Los cerros me saben a divino...



Hace como un año, con un par de amigos, fuimos al cerro San Cristóbal; Nos sentamos en una plazoleta; Nos quedamos ahí mirando la ciudad, desde lo alto, desde otra perspectiva, charlamos y bailamos, como seres de una tribu donde el baile ancestral es la salsa.

Tengo ganas de sentarme ahí, mirar la urbe, vegetar, oír música o el silencio, mientras la perspectiva me cambia, mientras logro ver más que siendo parte de esta metrópoli. Creo que quiero paz, un instante de meditación en la naturaleza, en lo verde, en la altura, en lo panorámico, para ver si la madre tierra me entrega fuerzas y el universo paz.

Pero me asusta ir sola al cerro, sentarme en la tranquilidad y meditar; Por la realidad, por los asaltos, por el peligro.

Los cerros me saben a divino, como si desde las alturas se estuviera más cerca de Dios, del universo y la inmensidad fuera más perceptible.

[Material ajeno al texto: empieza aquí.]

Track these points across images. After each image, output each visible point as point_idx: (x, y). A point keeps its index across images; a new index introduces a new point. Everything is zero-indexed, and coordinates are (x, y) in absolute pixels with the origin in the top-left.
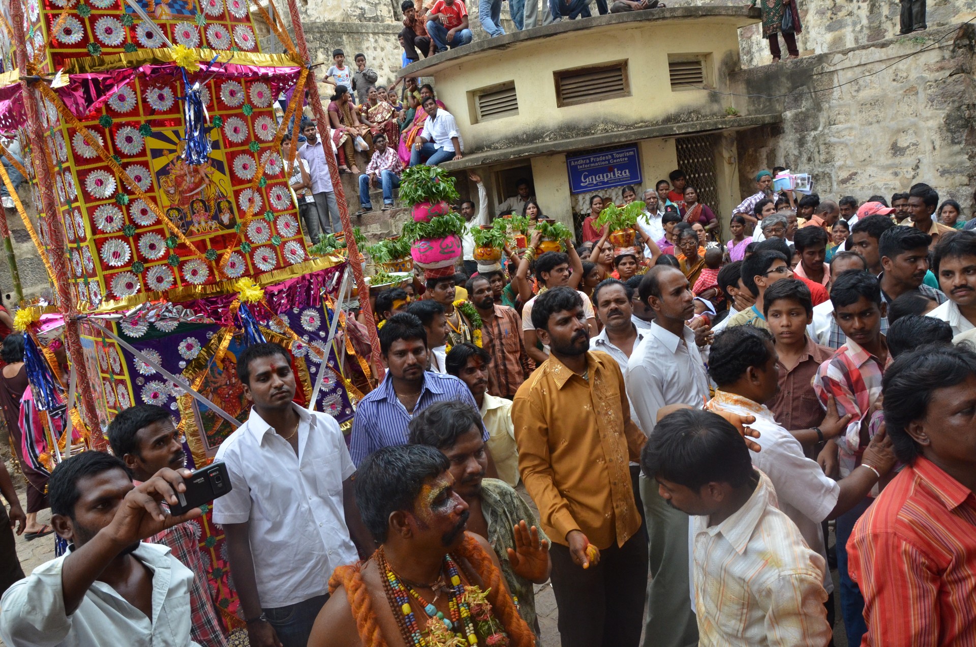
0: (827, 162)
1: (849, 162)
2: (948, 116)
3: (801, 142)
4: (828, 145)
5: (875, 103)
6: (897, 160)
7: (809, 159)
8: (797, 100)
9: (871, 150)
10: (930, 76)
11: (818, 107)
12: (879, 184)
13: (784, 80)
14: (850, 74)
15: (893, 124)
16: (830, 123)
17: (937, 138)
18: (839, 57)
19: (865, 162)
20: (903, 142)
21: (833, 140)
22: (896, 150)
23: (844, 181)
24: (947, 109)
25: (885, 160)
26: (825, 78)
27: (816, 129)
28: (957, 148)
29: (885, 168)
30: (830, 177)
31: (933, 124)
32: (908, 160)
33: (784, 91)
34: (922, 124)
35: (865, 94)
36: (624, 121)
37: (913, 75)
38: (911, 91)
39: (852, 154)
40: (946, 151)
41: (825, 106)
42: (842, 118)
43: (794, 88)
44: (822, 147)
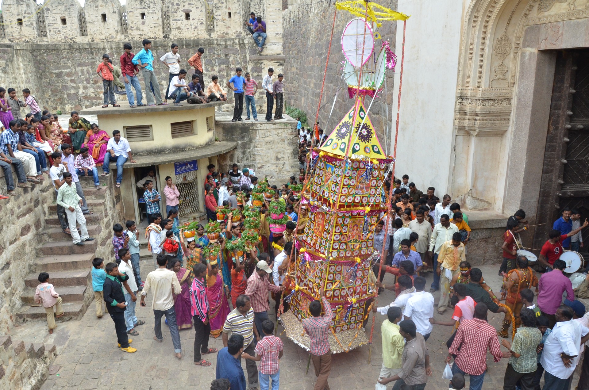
0: (253, 160)
1: (261, 161)
2: (294, 150)
3: (244, 153)
4: (254, 155)
5: (271, 142)
6: (278, 162)
7: (247, 159)
8: (243, 137)
9: (269, 158)
10: (289, 136)
11: (251, 141)
12: (272, 169)
13: (238, 129)
14: (263, 131)
15: (277, 150)
16: (255, 147)
17: (290, 156)
18: (259, 125)
19: (267, 162)
20: (279, 156)
21: (256, 153)
22: (277, 159)
23: (259, 168)
24: (293, 147)
25: (274, 161)
26: (254, 131)
27: (249, 149)
28: (296, 160)
29: (273, 164)
30: (255, 166)
31: (289, 151)
32: (281, 162)
33: (238, 133)
34: (286, 151)
35: (267, 139)
36: (195, 146)
37: (283, 135)
38: (283, 140)
39: (262, 159)
40: (293, 160)
41: (254, 141)
42: (259, 146)
43: (242, 133)
44: (252, 155)
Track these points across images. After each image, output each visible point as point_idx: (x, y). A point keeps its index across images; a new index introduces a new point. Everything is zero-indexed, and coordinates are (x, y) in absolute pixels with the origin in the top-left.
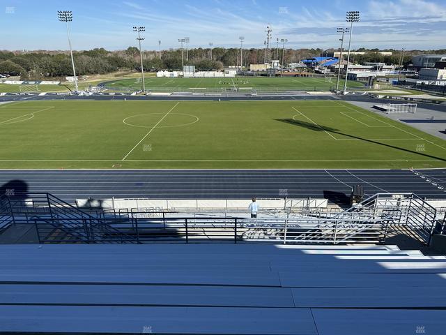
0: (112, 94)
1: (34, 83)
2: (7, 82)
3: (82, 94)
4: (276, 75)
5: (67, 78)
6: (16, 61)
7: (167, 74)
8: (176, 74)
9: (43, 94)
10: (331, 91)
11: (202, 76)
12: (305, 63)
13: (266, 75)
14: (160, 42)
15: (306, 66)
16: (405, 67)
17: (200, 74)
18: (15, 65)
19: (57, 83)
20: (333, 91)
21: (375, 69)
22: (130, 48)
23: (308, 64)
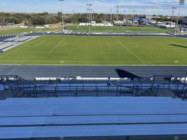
0: (79, 33)
1: (33, 27)
2: (20, 27)
3: (66, 33)
4: (130, 26)
5: (45, 25)
6: (17, 17)
7: (84, 24)
8: (88, 24)
9: (49, 32)
10: (166, 33)
11: (99, 25)
12: (138, 21)
13: (125, 25)
14: (73, 10)
15: (138, 22)
16: (179, 24)
17: (98, 25)
18: (17, 19)
19: (44, 27)
20: (167, 33)
21: (167, 24)
22: (59, 13)
23: (139, 21)
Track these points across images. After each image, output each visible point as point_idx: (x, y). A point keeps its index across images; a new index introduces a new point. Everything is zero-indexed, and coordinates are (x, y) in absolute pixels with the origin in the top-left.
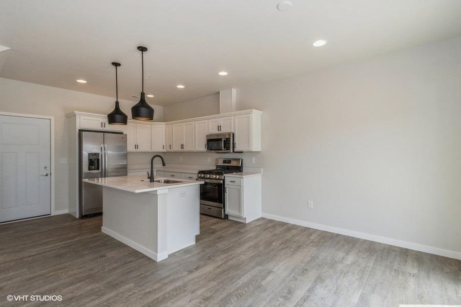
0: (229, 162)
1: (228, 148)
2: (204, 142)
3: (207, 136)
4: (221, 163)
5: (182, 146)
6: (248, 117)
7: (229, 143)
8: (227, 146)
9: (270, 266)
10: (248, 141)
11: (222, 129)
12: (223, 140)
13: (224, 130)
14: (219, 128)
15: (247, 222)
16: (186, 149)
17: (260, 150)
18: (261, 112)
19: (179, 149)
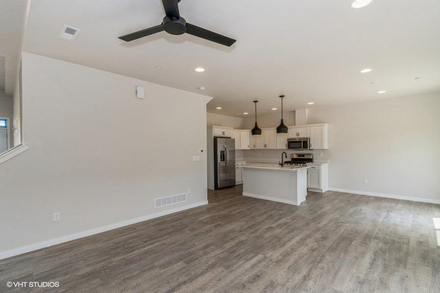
0: (303, 155)
1: (307, 147)
2: (286, 143)
3: (288, 139)
4: (295, 156)
5: (265, 146)
6: (321, 128)
7: (307, 144)
8: (305, 145)
9: (359, 208)
10: (322, 143)
11: (300, 135)
12: (302, 142)
13: (301, 136)
14: (298, 134)
15: (323, 192)
16: (268, 147)
17: (327, 148)
18: (328, 125)
19: (263, 148)
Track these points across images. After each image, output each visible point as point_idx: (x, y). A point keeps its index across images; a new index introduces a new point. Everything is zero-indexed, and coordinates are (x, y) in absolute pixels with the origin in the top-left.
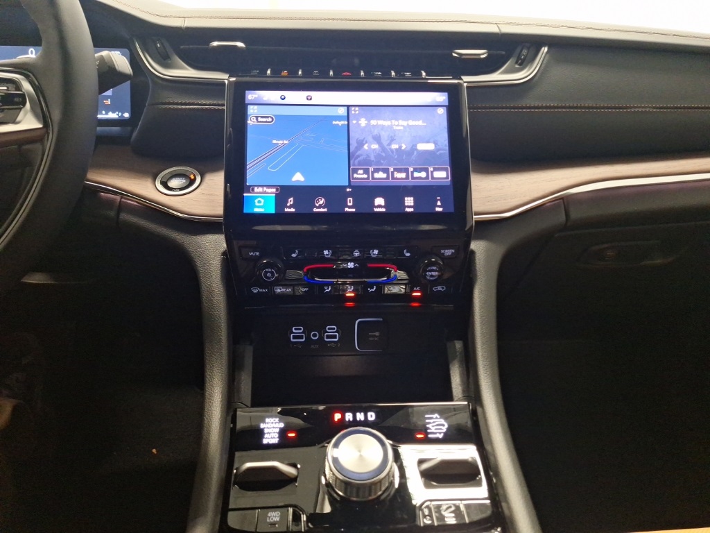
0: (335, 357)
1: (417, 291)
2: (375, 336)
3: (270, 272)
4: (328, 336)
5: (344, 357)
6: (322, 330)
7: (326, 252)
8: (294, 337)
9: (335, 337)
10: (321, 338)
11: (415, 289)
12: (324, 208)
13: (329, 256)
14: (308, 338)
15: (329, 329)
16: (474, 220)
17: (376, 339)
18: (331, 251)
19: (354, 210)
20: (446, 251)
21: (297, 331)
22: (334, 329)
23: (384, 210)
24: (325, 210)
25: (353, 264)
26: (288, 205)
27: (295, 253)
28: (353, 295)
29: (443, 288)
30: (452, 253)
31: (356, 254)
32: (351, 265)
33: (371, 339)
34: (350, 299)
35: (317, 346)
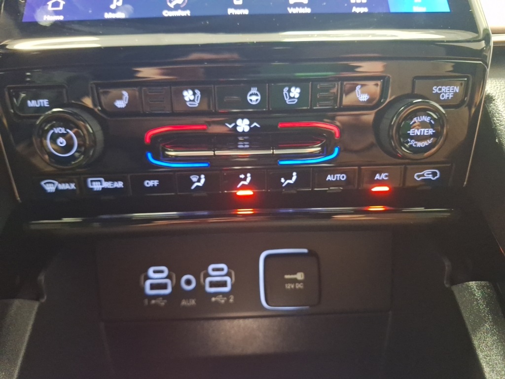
0: (226, 321)
1: (381, 183)
2: (295, 281)
3: (63, 135)
4: (213, 284)
5: (241, 321)
6: (200, 271)
7: (188, 95)
8: (153, 287)
9: (224, 284)
10: (200, 287)
11: (377, 177)
12: (184, 9)
13: (196, 104)
14: (177, 287)
15: (214, 270)
16: (492, 44)
17: (299, 286)
18: (198, 92)
19: (246, 12)
20: (444, 89)
21: (157, 274)
22: (222, 270)
23: (308, 10)
24: (187, 13)
25: (246, 121)
26: (113, 7)
27: (120, 98)
28: (249, 192)
29: (434, 174)
30: (455, 94)
31: (254, 98)
32: (243, 125)
33: (289, 286)
34: (244, 202)
35: (193, 302)
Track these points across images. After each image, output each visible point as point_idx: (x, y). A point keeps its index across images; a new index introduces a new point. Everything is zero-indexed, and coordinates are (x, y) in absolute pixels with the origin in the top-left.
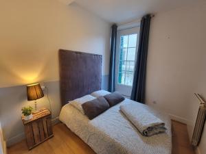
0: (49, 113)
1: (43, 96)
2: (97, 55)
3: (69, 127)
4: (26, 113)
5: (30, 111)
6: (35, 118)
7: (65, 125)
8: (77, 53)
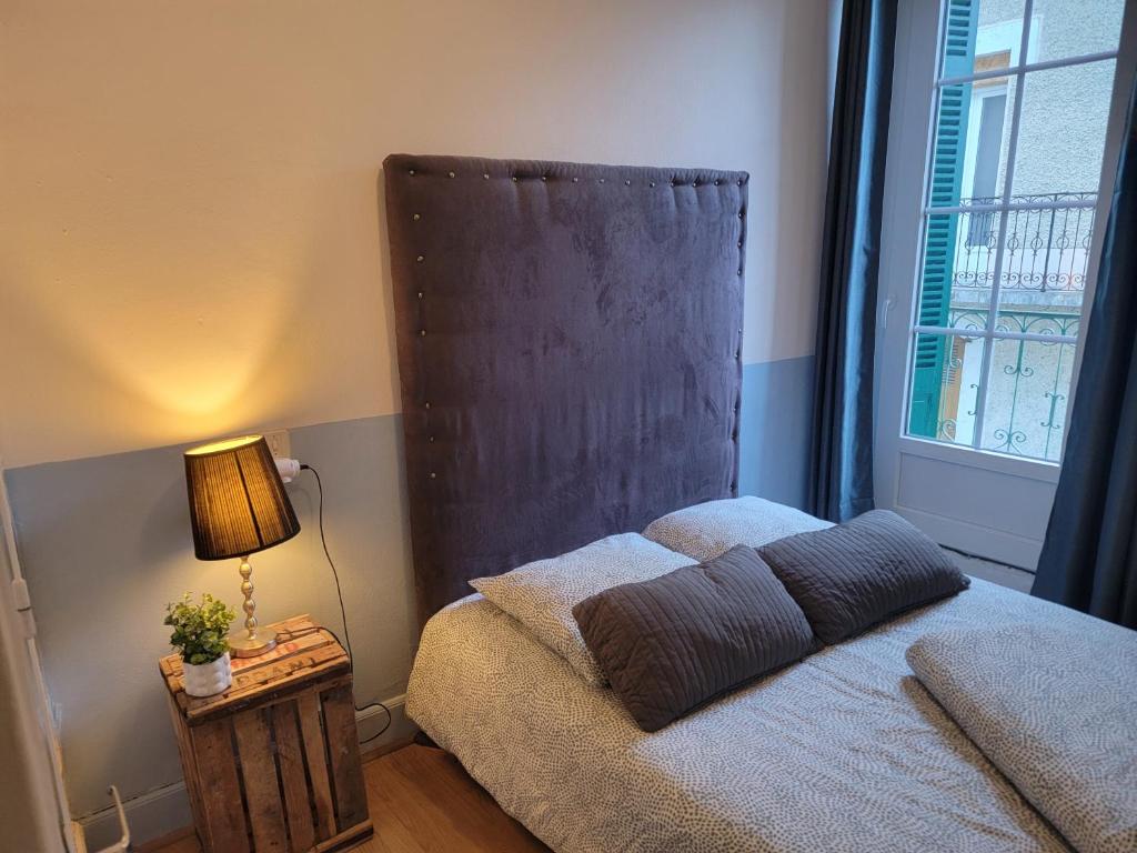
0: (335, 654)
1: (290, 528)
2: (700, 180)
3: (478, 773)
4: (197, 642)
5: (219, 631)
6: (251, 687)
7: (452, 761)
8: (522, 173)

Sospecho, que en alguna vida anterior, fui alguna especie de monje tibetano; Por mi adicción a las oraciones; Aquella constante necesidad de mi alma de una vida espiritual, que me ha obligado intentar ser cristiana sin mayor éxito; El apego al invierno, a la sensación de vitalidad cuando el frío cala mis huesos; Por el amor al cerro, a las alturas de la tierra; A lo que parece desértico, al silencio, a la quietud, a la vista panorámica; Por ese singular respeto a lo vivo, que sin una lógica muy grande me ha obligado a no comer carne.